# [PROBLEM DETAILS]
Rewrite the entries starting at the first one and ending at the line that contains "common name: Verbena bud moth", changing every "scientific name" to "Latin name" and leaving everything else the same.

========

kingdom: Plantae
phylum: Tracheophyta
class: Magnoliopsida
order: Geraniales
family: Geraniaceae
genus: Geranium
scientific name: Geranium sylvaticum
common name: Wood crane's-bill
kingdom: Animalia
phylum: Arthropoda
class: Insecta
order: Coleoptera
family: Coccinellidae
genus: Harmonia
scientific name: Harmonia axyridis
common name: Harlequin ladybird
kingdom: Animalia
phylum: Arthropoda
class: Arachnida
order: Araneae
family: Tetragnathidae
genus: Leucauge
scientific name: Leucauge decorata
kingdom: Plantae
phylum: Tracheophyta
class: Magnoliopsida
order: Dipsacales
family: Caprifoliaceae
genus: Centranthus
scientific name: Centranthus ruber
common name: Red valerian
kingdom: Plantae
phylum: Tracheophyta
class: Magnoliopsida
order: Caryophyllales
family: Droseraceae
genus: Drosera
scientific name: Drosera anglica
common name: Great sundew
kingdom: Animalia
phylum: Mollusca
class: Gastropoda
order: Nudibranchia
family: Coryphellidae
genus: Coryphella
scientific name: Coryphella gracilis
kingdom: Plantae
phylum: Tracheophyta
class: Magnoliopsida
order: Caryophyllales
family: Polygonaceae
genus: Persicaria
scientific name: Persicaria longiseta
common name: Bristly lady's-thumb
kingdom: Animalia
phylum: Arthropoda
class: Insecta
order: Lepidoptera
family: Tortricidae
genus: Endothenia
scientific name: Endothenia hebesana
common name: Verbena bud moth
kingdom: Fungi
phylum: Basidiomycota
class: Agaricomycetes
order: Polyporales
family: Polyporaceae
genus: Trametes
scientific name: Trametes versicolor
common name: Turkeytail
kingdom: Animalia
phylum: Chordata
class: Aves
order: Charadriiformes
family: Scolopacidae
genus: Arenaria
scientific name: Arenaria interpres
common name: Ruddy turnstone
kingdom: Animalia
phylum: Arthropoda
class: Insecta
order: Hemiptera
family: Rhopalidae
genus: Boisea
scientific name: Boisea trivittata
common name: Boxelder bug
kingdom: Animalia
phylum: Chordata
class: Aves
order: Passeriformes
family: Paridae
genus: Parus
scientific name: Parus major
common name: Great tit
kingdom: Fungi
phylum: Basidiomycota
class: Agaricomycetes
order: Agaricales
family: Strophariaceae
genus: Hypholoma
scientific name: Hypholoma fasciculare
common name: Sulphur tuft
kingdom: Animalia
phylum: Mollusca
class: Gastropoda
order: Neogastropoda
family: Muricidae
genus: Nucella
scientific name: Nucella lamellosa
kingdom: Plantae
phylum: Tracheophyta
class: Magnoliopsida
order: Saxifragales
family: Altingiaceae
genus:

========

# [COMPLETED TASK]
kingdom: Plantae
phylum: Tracheophyta
class: Magnoliopsida
order: Geraniales
family: Geraniaceae
genus: Geranium
Latin name: Geranium sylvaticum
common name: Wood crane's-bill
kingdom: Animalia
phylum: Arthropoda
class: Insecta
order: Coleoptera
family: Coccinellidae
genus: Harmonia
Latin name: Harmonia axyridis
common name: Harlequin ladybird
kingdom: Animalia
phylum: Arthropoda
class: Arachnida
order: Araneae
family: Tetragnathidae
genus: Leucauge
Latin name: Leucauge decorata
kingdom: Plantae
phylum: Tracheophyta
class: Magnoliopsida
order: Dipsacales
family: Caprifoliaceae
genus: Centranthus
Latin name: Centranthus ruber
common name: Red valerian
kingdom: Plantae
phylum: Tracheophyta
class: Magnoliopsida
order: Caryophyllales
family: Droseraceae
genus: Drosera
Latin name: Drosera anglica
common name: Great sundew
kingdom: Animalia
phylum: Mollusca
class: Gastropoda
order: Nudibranchia
family: Coryphellidae
genus: Coryphella
Latin name: Coryphella gracilis
kingdom: Plantae
phylum: Tracheophyta
class: Magnoliopsida
order: Caryophyllales
family: Polygonaceae
genus: Persicaria
Latin name: Persicaria longiseta
common name: Bristly lady's-thumb
kingdom: Animalia
phylum: Arthropoda
class: Insecta
order: Lepidoptera
family: Tortricidae
genus: Endothenia
Latin name: Endothenia hebesana
common name: Verbena bud moth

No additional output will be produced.